Study material |
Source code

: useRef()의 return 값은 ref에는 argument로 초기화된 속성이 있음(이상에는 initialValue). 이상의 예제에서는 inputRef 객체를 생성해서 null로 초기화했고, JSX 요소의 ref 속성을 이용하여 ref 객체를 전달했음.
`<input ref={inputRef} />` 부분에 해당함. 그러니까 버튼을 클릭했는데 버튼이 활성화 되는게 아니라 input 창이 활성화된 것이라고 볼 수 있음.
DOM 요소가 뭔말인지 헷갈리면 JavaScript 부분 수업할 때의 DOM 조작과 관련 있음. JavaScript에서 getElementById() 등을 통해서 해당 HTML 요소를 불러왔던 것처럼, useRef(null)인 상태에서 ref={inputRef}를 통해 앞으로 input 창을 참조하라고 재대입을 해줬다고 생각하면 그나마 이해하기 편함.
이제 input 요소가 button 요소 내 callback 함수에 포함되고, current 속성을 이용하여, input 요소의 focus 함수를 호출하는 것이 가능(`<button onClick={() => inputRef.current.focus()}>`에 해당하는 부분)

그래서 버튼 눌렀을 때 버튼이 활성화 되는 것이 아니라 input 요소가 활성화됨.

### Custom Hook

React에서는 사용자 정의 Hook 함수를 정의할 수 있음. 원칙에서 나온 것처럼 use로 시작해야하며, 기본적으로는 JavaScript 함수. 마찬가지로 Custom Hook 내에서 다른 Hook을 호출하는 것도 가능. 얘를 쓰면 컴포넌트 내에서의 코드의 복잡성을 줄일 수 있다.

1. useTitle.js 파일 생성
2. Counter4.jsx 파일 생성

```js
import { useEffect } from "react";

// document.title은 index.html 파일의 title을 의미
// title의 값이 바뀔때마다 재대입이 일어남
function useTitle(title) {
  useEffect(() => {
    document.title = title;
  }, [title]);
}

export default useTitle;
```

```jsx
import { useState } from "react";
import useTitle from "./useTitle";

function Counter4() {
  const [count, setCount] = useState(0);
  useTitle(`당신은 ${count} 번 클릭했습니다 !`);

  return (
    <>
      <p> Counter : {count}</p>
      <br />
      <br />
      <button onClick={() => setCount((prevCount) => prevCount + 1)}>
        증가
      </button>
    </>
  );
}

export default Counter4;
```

Prompt |
Copy each line of the data above that holds "button".

Answer box |
이제 input 요소가 button 요소 내 callback 함수에 포함되고, current 속성을 이용하여, input 요소의 focus 함수를 호출하는 것이 가능(`<button onClick={() => inputRef.current.focus()}>`에 해당하는 부분)
      <button onClick={() => setCount((prevCount) => prevCount + 1)}>
      </button>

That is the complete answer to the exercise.